Stoutor
It's not great by any means, but it's a pretty good movie that didn't leave me filled with regret for investing time in it.
Glucedee
It's hard to see any effort in the film. There's no comedy to speak of, no real drama and, worst of all.
Ketrivie
It isn't all that great, actually. Really cheesy and very predicable of how certain scenes are gonna turn play out. However, I guess that's the charm of it all, because I would consider this one of my guilty pleasures.
Jenni Devyn
Worth seeing just to witness how winsome it is.
boblipton
Hoot Gibson has a pretty good B Western in this one. He's just moseying along on the trail, when a man pokes a gun in his ribs, and tells him they're switching hats and horses. Then the man's horse goes loco and pulls him over a cliff. Hoot ambles on a bit further and finds a stuck medicine show and hooks up with it as a trick shooter. All too soon, he's on trial for murder of the first man and involved in a gold mine.Hoot performs some fancy riding and there is plenty of clowning to go with the snarling about serious stuff. Lona Andre is the love interest, and Charles Hill is the orotund and lazy medicine show proprietor. Additional comics are Frank Yaconelli as the show's Italian dogsbody and Charles King as Hoot's drunken lawyer. Hoot wanders through with his mildly befuddled, mildly amused air, hoping that things will turn out all right, and eventually, they do. His fans will not be disappointed.
MartinHafer
Hoot Gibson is a name few would recognize today. Back in the 1930s, he was one of many B-movie cowboys and by 1936 he was towards the latter part of his career and was making flicks for lower status studios. In this case, it's Diversion Pictures--and it doesn't get a lot lower than that. However, fortunately, Gibson had a likable screen persona--such that it managed to make slightly sub-par material like "Lucky Terror" work just a bit better than it should have.The film begins with some guy being chased by a gang--but you and Hoot have no idea why. The man meets up with Hoot and 'borrows' Hoot's horse--but soon has an accident and falls to his death. Hoot goes to take a look and finds gold! In the next scene, Hoot joins up with a traveling medicine show--and his job is entertaining the boobs with his trick shooting. Soon, however, he learns that the dead man at the beginning of the film owned the mine and some baddies were trying to steal it. He also realized that the nice lady in the medicine show is his daughter. So, Hoot sticks around to make sure niceness prevails. Or, at least he sticks around until it looks as if the law is about to convict him of this murder--when he takes off to prove his innocence, help the lady get her claim and rounds up the baddies--with a lot of help, incidentally.At one point in the movie, one of the baddies says '...possession is 9/10 of the law...'. While I have heard this sort of stuff before, it is NOT true and possessing something when someone else owns the deed is clearly against the law. Obviously this guy was no lawyer!Overall, this is another amiable but slight Hoot Gibson film. It's not nearly among his best but is pretty typical of the quickies he was making at the time. Reasonably entertaining but nothing more.
FightingWesterner
Hoot Gibson is accosted by a man desperate to get away from a group of trigger-happy gunmen. Before he gets a chance to switch horses with Hoot, he falls from a cliff. Hoot then attempts to sort out the situation by joining a medicine show featuring the dead man's niece, learning that the he was a local miner pursued by thieves who want his sacks of gold.Lucky Terror is a typical Saturday matinée western, but it's pleasant enough entertainment, with a likable performance by Gibson, some decent rocky scenery, and a scene-stealing appearance by the usually villainous Charles King, who plays an incompetent, liquored up lawyer that has to be bailed out of jail in order to represent Hoot.

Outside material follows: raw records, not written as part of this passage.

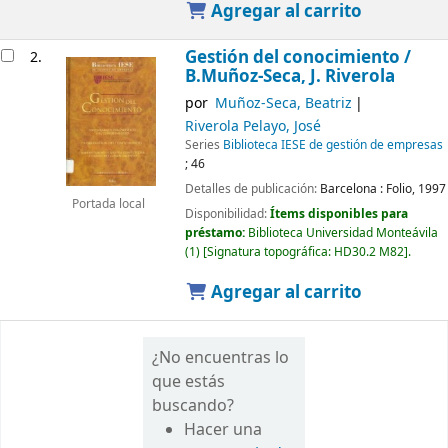
Agregar al carrito
Gestión del conocimiento /
2.
B.Muñoz-Seca, J. Riverola
por
Muñoz-Seca, Beatriz
Riverola Pelayo, José
Series
Biblioteca IESE de gestión de empresas
; 46
Detalles de publicación:
Barcelona :
Folio,
1997
Portada local
Disponibilidad:
Ítems disponibles para
préstamo:
Biblioteca Universidad Monteávila
(1)
Signatura topográfica:
HD30.2 M82
.
Agregar al carrito
¿No encuentras lo
que estás
buscando?
Hacer una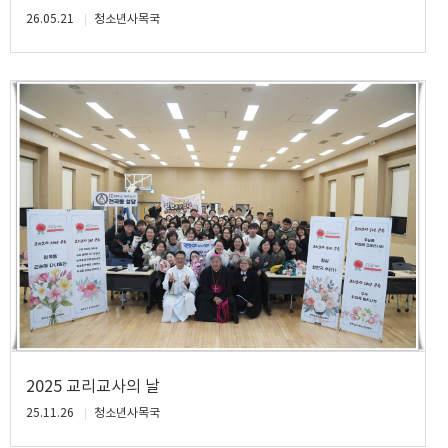
26.05.21
청소년사목국
2025 교리교사의 날
25.11.26
청소년사목국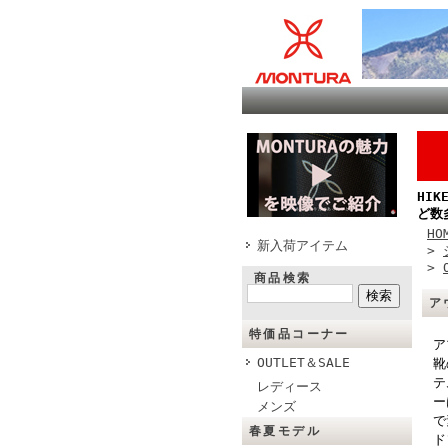
HI
ど数
HO
新入荷アイテム
>
>
商品検索
ア
特価品コーナー
ア
OUTLET＆SALE
靴
テ
レディース
ー
メンズ
で
春夏モデル
ド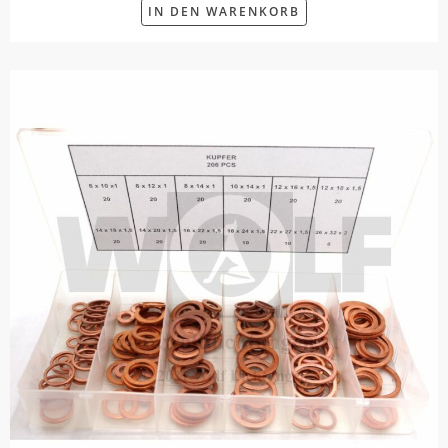
IN DEN WARENKORB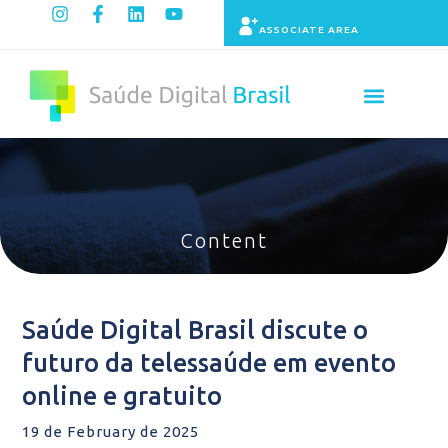
ASSOCIATE AREA
Indicators panel
Content
Saúde Digital Brasil discute o
futuro da telessaúde em evento
online e gratuito
19 de February de 2025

Leading lady Lona Andre is quite attractive too.Action scenes are a little so-so, with Gibson's character not as rough and tumble this time around. He's a great shot though.
KDWms
In addition to deserving the "western" moniker, this film has that plentiful 20s and 30s kind of humor which appeals to me. Hoot's role is as Lucky Carson, who, at the outset, gets involved in the chase of miner Jim Thornton by Bat Molton and his buddies, who seek the gold which Jim has in his saddlebags. As Jim is swapping a few things to look like Lucky, thereby increasing Jim's chance to elude his pursuers, Jim accidentally falls to his death. Lucky discovers - and hides - the dust, then meets up with a medicine show, which he joins in the capacity of "trick shot". Although the villains suspect it, Lucky denies knowledge of the booty; therefore, the bad guys suggest to the local sheriff that Lucky is responsible for Jim's demise, of which Lucky is acquitted. Lucky's lawyer and the lawman are quite hilarious. Also in the show is Jim's niece, Ann, who inherits the mine, and who, Lucky figures, is the rightful owner of the ore. While trying to get it to her, the gang butts in again, which provides the flick's finale. How prejudiced of me to - because of the film's age - refrain from grading it even higher.